On April 4, IBM announced plans to sell its marketing technology (martech) assets to investment management firm Centerbridge Partners. Upon completion of the deal, likely midyear following the customary regulatory and closing requirements, Centerbridge will form a new, standalone company based around the former IBM tech. Current IBM Watson Marketing leadership and staff will continue with the new company. Additionally, we expect the new company and IBM to maintain a close working relationship around critical capabilities such as artificial intelligence.

The Centerbridge deal follows IBM’s announcement in late 2018 to sell several on-premises and single-tenant hosted technologies, including Unica, to IT services firm HCL Technologies in a separate deal. At the time, we considered the HCL move a win-win, with IBM clients securing ongoing support and development of established tech investments and IBM clearing legacy product commitments from the roster so it could focus on more aggressively developing its cloud-based solutions.

Divesting the Watson Marketing and Commerce products to Centerbridge is surprising on the heels of HCL, and it takes a lot to surprise us! Upon reflection, it does make sense, however. IBM was already signaling different priorities — most overtly represented by its blockbuster $34 billion acquisition of Red Hat in October 2018 — making big moves in artificial intelligence, blockchain, cloud infrastructure, and building up its Global Services consulting capabilities.
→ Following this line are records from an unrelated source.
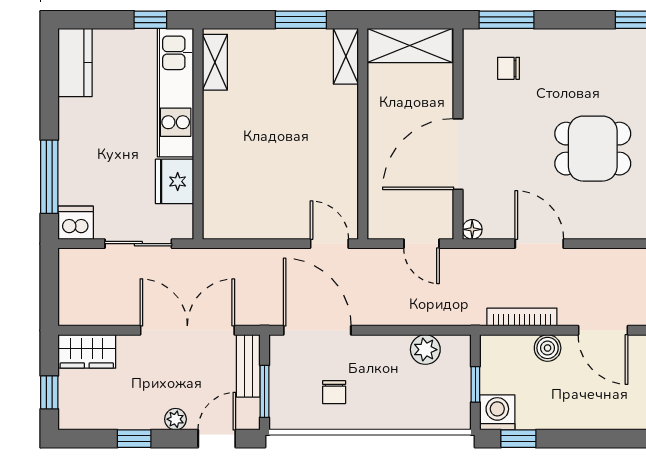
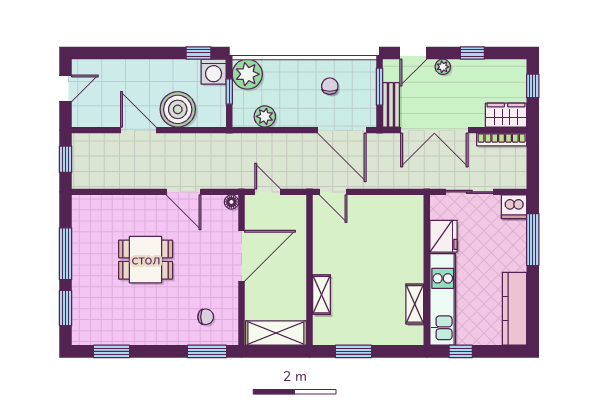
shelving: (346, 56) -> (321, 295), moved
shelving: (215, 62) -> (415, 304), moved
kitchen counter: (75, 63) -> (514, 309), width x1.50
bookcase: (522, 317) -> (502, 140), moved
boiler: (548, 348) -> (178, 109), width x1.86, depth x1.86
plant: (450, 409) -> (247, 74), added

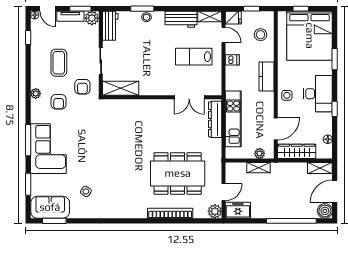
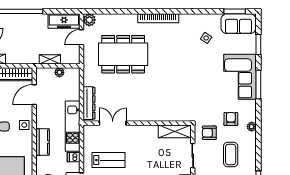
armchair: (82, 87) -> (209, 133), turned -90
kitchen unit: (233, 119) -> (73, 126), moved
plant: (260, 153) -> (59, 72), moved
freezer: (238, 210) -> (64, 21), width x1.40
bookcase: (170, 213) -> (158, 18), moved

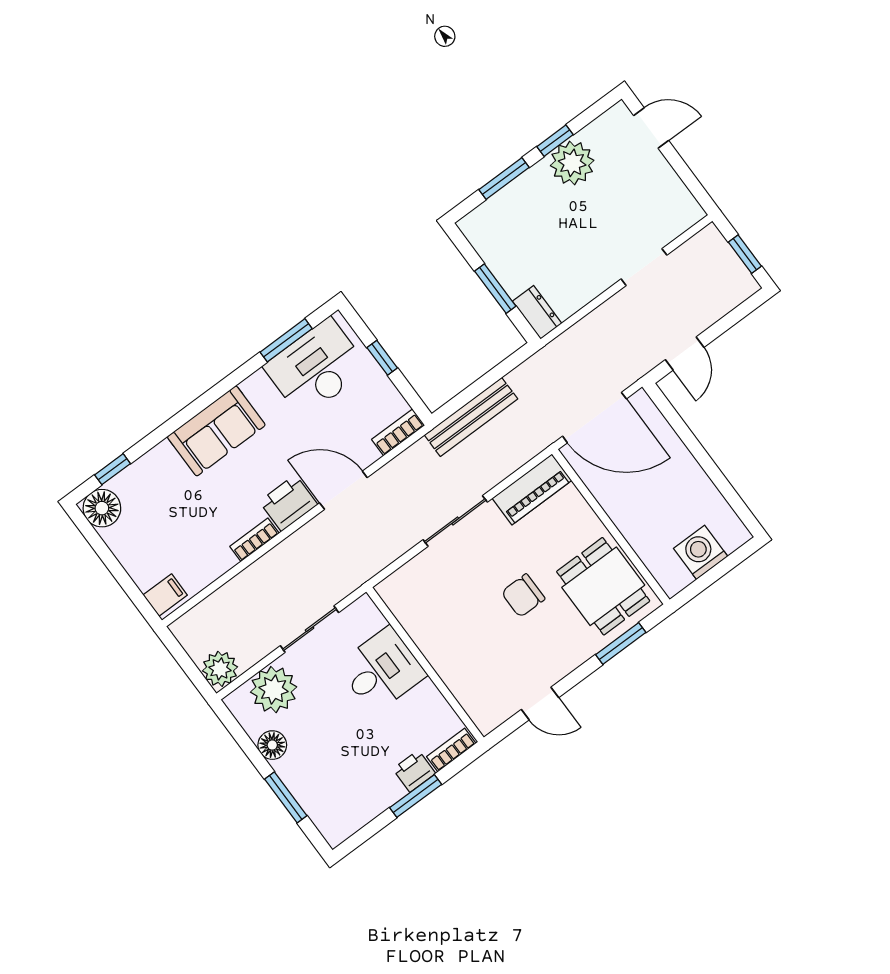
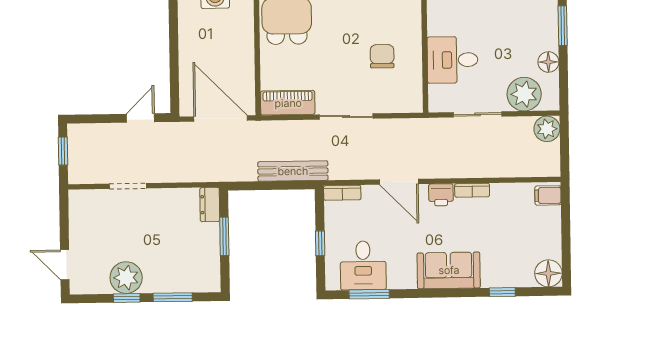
desk: (316, 368) -> (363, 265), width x0.73
window: (113, 469) -> (502, 292), moved
printer: (288, 503) -> (441, 195), width x0.73, depth x0.81
chair: (523, 596) -> (382, 56), moved, turned -90

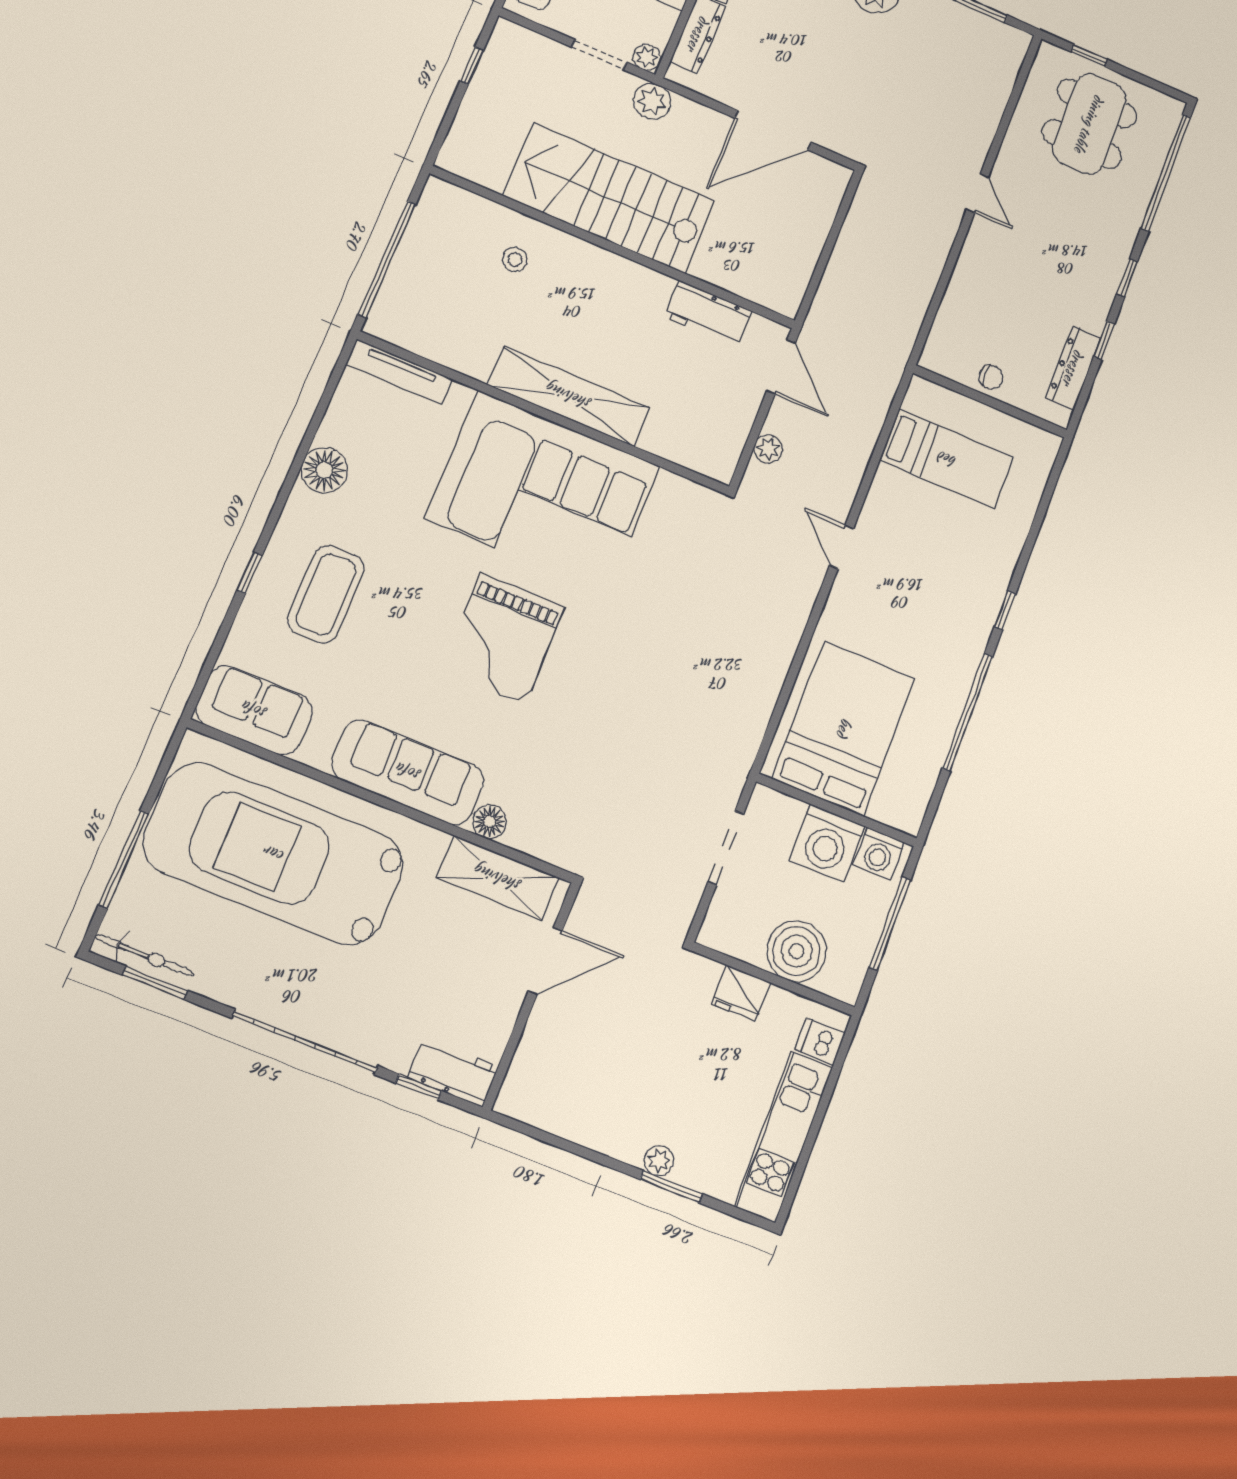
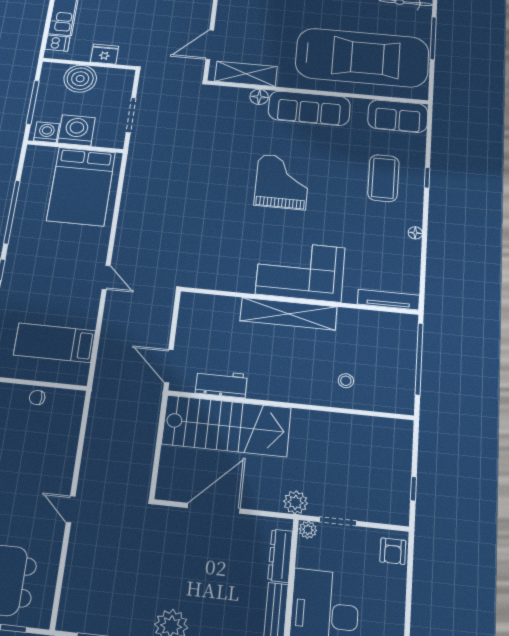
stairs: (609, 198) -> (226, 426), moved
plant: (768, 449) -> (164, 318), removed
floor lamp: (324, 470) -> (415, 233), width x0.53, depth x0.53
corner sofa: (543, 492) -> (300, 271), width x0.73, depth x0.74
But this is bigger than IBM. Here’s what the move tells us about the state of marketing technology in 2019:

  • Martech is a huge commitment. IBM’s decision provides further evidence of the substantial investments required to deliver martech innovation. It’s difficult — and expensive — to acquire martech components, assemble a viable enterprise marketing software suite (EMSS) portfolio, continuously develop best-in-class capabilities, and commercialize offerings in a crowded and competitive marketplace.
  • Marketing clouds form an increasingly exclusive club. There has been a dearth of new entrants in the EMSS space. There are only a few vendors possessing both the resources and incentives to make martech work at this scale. IBM follows in the footsteps of Teradata’s sell-off of its marketing applications business, followed by Experian’s similar divestiture — both to private equity (PE) firms.
  • Centerbridge has a big opportunity. Centerbridge is in position to create a competitor to Adobe, Oracle, and Salesforce where other PE firms like Vector Capital and Vista Equity have disappointed. Assuming proper capitalization by Centerbridge and newfound agility, the new company can leverage current customers, build on existing products, and develop a compelling go-to-market strategy.
  • Martech isn’t enough. The bigger prize for martech is supporting holistic customer experience (CX) solutions. Adobe, Oracle, Salesforce, and SAP have all acquired marketing, advertising, and commerce capabilities and increasingly offer sales and service solutions. Centerbridge must quickly reconcile IBM’s products, its current holdings, and potential investments to address evolving CX marketplace requirements.

The quality of IBM’s offerings and people, combined with Centerbridge’s investment, makes the potential of this deal compelling. And demand for martech is at an all-time high, so the timing has never been better to reinvigorate an established martech product portfolio. We look forward to learning more when the new firm launches later this year.